Let them attend and even lead story conferences throughout the day, and give them a voice on how the news should be reported.
That's different, by the way, from inviting the anchor into the newsroom once every six months when the news-promo advertisements are being made, to pretend to be doing all this stuff for the cameras, sagely sipping coffee and saying things like "great yarn, great yarn" while producers pretend to be paying attention.
This is not a criticism of departing TVNZ anchor Judy Bailey, whose combination of intelligence and warmth endeared her to the nation, or any of the other newsreading combinations which have been attempted in the past, some of whom have come close to the anchor-reporter model.
But embracing a different, authoritative model might give the nightly news bulletin some new power and relevance in an age of information clutter. It might be more expensive than hiring a lovely young thing with a bachelor of media studies and a nice white smile, but television news should be about more than pleasant diction and orthodontics.
This year, Americans are getting used to new faces behind the newsdesk. Within nine months, the big networks lost the anchormen who dominated screens for 30 years; Dan Rather of CBS, Peter Jennings of ABC and NBC's Tom Brokaw.
All were experienced, respected journalists who made it their business to be where the news was happening.
As well as reading the news, these men helped to create it. They were managing editors of their respective news operations; working with producers and reporters to shape the evening line-up, sending crews to breaking stories and arguing with network bean-counters about news priorities and budgets. They were equally likely to present the news wearing a grey suit in the studio as a sodden windcheater on the fringes of a hurricane, a flak jacket in a war zone, or - best of all - a tan trenchcoat atop the crumbling edifice of some fallen dictatorship.
This was news as it should be reported; by people who knew what they were talking about.
As well as impressive curriculum vitae, Jennings, Rather and Brokaw shared essential characteristics for great newsreaders; influence in the newsroom, longevity and big salaries.
If TVNZ wants to win the ratings in the long-term, it needs to accept that viewers respect and trust newscasters at the top of the game.
You get people like that only if you're prepared to lure them from other job options, and pay them enough to commit to the chair for 10 or 20 years.
Rather, a reporter whose experience included covering White House Administrations from Nixon to Clinton, reporting live from the scene of the Tiananmen Square massacre, the assassination of John F. Kennedy and the wars in Vietnam, Afghanistan, the Gulf and Iraq, retired from CBS after 24 years as anchor and managing editor in March, aged 73.
He had inherited the chair in 1981 from Walter Cronkite, a former war correspondent who had landed on the beaches of Normandy with the D-Day invasion, famous for breaking his impartiality by weeping while announcing JFK's murder.
Brokaw, who covered every presidential election since 1968, retired late last year after 21 years as NBC anchor and managing editor, during which time he reported live everywhere from Baghdad to Sudan.

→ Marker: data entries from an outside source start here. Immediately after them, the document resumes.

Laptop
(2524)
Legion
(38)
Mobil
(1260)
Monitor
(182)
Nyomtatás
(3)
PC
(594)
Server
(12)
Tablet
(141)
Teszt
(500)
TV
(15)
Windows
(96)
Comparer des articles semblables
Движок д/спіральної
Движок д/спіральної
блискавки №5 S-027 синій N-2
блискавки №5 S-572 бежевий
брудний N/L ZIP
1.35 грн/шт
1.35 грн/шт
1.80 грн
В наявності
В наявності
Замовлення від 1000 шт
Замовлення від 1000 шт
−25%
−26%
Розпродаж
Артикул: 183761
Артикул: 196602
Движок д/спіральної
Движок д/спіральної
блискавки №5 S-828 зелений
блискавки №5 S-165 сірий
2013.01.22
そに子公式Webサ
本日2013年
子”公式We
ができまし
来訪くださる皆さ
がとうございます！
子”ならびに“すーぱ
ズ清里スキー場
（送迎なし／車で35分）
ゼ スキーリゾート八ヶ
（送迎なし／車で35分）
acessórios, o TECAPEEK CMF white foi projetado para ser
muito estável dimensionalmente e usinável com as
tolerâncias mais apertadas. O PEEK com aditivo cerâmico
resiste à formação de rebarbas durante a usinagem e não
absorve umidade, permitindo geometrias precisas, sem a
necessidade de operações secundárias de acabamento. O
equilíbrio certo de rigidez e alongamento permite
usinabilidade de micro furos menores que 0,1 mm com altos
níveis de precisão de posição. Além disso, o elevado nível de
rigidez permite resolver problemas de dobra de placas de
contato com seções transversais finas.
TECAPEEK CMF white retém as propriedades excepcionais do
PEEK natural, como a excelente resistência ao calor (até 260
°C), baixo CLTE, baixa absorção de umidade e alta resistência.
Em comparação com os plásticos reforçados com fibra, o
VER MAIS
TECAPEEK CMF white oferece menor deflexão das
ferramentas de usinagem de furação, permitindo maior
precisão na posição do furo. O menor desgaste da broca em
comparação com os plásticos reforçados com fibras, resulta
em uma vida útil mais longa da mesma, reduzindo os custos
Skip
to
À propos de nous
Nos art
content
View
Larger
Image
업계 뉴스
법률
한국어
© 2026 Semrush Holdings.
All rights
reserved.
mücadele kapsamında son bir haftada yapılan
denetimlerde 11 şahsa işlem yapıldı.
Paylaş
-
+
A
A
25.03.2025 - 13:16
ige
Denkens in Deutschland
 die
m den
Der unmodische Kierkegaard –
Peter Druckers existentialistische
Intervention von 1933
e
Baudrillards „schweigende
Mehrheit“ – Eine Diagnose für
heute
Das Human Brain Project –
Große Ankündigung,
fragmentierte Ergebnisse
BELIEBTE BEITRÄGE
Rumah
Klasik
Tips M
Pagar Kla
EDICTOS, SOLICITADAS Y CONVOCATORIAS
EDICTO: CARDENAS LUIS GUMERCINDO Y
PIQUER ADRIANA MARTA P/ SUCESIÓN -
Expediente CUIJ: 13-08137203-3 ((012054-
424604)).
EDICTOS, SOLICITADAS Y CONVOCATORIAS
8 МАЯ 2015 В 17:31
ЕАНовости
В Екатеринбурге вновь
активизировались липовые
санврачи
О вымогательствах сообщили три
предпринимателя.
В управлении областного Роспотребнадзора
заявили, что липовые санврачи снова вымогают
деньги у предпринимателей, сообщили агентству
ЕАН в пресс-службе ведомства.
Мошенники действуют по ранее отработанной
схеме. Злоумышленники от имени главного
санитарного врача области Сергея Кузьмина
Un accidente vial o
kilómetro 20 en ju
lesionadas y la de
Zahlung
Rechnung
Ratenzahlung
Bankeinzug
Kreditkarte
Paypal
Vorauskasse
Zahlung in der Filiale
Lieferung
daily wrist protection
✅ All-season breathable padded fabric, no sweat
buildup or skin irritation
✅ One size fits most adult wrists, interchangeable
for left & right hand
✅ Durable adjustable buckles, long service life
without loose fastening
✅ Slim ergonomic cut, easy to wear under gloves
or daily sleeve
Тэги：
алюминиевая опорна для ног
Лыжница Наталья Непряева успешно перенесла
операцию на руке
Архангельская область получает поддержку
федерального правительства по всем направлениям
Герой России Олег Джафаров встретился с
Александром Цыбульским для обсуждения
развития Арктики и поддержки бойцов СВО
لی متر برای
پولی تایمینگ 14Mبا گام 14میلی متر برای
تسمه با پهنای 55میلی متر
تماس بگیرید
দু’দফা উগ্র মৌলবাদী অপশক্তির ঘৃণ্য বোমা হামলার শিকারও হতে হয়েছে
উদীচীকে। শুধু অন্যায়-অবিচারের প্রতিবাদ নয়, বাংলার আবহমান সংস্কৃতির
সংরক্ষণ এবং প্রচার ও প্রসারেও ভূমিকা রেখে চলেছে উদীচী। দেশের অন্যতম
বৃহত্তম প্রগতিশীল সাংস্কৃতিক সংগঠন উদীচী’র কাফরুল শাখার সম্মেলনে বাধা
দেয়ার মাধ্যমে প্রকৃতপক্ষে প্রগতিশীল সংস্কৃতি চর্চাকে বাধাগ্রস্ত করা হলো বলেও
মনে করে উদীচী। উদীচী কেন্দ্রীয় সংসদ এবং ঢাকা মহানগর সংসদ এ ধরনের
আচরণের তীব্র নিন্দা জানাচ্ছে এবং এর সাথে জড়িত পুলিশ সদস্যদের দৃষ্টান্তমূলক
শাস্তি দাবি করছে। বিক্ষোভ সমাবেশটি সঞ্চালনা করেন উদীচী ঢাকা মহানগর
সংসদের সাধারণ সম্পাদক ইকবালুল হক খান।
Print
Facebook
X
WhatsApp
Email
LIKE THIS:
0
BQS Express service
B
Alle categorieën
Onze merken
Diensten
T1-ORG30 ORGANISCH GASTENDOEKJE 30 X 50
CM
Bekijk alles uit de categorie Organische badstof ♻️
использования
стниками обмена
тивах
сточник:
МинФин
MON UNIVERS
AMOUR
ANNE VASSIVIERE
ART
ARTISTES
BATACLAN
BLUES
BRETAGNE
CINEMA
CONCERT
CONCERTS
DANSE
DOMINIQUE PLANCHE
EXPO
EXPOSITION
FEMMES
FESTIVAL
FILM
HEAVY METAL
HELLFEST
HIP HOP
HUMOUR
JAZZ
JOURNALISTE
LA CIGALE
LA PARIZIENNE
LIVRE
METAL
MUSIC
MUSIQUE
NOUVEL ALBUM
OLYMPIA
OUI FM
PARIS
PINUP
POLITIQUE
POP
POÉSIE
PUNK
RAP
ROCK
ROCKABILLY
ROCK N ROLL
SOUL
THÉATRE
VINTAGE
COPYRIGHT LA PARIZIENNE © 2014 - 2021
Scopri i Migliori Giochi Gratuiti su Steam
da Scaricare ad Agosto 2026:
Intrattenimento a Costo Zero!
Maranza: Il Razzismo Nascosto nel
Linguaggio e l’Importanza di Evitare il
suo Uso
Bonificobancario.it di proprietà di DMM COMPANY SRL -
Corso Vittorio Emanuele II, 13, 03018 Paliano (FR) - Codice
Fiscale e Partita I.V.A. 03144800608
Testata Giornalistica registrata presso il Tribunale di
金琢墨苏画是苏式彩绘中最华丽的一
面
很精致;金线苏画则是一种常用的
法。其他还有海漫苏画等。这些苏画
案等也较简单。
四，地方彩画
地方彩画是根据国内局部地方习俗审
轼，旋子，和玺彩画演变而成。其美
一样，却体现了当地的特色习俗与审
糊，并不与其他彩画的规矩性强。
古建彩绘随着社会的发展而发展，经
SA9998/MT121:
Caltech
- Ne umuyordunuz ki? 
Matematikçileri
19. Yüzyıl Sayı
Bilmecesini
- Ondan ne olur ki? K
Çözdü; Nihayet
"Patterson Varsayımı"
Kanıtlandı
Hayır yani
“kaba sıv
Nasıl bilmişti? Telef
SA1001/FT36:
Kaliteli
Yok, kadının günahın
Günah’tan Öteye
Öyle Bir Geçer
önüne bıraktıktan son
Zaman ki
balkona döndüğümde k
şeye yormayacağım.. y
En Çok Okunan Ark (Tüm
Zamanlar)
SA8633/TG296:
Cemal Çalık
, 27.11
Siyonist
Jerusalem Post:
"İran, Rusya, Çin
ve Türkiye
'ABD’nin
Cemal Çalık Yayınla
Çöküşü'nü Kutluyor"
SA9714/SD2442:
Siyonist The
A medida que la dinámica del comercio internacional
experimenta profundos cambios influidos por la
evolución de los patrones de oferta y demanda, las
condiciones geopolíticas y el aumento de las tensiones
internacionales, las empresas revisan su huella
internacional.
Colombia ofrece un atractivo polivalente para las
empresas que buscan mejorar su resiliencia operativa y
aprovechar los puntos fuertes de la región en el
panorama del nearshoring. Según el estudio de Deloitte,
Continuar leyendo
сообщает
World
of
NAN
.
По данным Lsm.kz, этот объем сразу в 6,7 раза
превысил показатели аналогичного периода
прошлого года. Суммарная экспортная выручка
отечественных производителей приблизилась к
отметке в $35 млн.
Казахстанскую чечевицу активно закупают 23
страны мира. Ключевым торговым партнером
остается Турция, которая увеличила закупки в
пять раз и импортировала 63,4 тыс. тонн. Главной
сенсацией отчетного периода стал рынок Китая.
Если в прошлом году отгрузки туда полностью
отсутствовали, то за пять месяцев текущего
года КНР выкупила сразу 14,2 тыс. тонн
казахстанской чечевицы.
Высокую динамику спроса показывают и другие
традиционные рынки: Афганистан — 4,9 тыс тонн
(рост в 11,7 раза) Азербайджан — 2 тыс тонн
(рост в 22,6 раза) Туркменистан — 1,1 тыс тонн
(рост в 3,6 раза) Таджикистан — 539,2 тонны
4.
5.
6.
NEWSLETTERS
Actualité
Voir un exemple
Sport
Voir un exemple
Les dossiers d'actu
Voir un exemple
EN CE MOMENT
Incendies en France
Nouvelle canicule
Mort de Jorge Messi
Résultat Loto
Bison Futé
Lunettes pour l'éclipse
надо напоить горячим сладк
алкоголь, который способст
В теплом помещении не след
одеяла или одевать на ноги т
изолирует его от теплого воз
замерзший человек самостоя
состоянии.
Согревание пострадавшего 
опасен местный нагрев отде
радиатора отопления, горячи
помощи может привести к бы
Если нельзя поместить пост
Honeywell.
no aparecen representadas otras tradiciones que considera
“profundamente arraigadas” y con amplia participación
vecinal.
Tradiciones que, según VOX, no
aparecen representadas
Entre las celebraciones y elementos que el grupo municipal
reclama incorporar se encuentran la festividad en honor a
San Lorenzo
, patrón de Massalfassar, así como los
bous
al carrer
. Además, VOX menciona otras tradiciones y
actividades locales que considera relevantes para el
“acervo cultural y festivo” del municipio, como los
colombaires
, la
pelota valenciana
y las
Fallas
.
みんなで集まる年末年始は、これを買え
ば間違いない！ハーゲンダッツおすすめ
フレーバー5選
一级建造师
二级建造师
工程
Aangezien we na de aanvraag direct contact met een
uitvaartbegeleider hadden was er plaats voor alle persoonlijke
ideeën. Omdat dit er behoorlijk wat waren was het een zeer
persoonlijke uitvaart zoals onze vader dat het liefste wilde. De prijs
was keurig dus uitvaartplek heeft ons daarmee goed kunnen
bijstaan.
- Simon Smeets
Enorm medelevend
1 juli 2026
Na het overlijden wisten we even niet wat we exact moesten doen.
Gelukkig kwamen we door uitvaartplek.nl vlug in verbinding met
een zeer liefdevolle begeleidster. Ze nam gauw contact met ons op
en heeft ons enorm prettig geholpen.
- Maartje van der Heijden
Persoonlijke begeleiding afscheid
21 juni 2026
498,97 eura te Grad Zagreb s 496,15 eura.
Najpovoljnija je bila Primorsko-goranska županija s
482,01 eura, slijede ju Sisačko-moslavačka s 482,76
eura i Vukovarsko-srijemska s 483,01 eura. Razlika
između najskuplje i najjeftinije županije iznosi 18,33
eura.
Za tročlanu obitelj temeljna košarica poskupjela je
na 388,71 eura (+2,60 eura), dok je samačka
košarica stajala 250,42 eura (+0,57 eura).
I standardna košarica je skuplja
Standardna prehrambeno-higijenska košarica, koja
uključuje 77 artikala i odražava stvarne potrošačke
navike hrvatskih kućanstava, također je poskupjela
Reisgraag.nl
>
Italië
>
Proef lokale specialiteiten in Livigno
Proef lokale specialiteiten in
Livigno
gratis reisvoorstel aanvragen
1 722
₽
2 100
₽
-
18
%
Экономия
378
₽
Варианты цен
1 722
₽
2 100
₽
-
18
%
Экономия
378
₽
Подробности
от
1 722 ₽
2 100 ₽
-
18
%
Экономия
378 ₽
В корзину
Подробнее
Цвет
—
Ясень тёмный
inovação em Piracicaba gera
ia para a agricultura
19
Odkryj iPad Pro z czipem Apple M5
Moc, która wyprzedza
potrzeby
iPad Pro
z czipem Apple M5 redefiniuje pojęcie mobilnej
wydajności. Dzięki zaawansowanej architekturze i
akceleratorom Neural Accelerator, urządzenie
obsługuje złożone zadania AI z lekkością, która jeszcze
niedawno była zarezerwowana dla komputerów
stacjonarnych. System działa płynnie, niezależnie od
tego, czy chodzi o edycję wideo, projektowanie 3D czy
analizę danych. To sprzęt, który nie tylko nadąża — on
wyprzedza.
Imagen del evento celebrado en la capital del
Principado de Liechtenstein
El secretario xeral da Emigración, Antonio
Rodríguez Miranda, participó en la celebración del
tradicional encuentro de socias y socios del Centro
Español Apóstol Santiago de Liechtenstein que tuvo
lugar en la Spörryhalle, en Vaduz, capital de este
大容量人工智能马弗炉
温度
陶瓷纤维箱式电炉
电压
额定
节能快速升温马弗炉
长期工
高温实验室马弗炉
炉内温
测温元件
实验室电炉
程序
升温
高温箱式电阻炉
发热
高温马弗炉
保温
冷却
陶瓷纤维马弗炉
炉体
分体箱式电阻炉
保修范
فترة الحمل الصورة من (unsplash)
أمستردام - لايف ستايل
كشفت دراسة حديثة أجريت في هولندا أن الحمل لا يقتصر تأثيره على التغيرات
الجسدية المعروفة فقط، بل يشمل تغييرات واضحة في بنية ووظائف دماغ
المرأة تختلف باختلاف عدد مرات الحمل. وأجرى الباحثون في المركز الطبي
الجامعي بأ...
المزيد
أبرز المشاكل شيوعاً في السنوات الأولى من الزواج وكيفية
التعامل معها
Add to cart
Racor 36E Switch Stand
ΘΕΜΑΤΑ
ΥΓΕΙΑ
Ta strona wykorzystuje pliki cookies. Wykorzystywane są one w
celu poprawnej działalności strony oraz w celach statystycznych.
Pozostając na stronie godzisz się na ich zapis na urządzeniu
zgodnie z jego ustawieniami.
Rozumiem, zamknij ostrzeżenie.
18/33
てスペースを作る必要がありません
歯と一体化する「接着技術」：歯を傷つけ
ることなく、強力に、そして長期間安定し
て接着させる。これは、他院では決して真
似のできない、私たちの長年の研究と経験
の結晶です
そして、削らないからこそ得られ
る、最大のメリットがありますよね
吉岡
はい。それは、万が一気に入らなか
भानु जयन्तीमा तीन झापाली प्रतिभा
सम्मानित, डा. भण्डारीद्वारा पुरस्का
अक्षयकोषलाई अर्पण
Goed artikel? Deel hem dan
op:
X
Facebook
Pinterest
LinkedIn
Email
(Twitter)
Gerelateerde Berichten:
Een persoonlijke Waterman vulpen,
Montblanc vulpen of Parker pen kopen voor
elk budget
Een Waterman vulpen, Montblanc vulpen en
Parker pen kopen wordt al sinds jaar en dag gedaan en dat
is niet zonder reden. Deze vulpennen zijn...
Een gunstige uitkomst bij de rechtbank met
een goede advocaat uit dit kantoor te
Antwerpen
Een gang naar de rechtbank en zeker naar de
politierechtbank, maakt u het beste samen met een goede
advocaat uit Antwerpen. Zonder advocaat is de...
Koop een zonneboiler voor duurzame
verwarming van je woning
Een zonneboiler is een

And Jennings left his ABC post in April for cancer treatment, promising to return when he was well. He died, aged 67, in August, prompting the New York Times to publish an editorial mourning his loss and the end of the era of superstar anchors.
With his enormous experience as a foreign correspondent and war reporter, Jennings the anchorman "would use his considerable clout to get a news report on the air from some faraway place that Americans had never heard of, or one that could be hard to look at or difficult to understand", the editorial said.
"While the nation will adjust to a world without superstar network anchors like Mr Jennings, it can ill afford the loss of someone with his kind of influence behind the scenes."
TVNZ could probably ill afford the loss of Bailey, but it's too late for regret. The superstar system does not have to end with the departure of America's anchormen. This is a chance to continue and adapt their tradition, to give TV news in this part of the world the gravitas it deserves.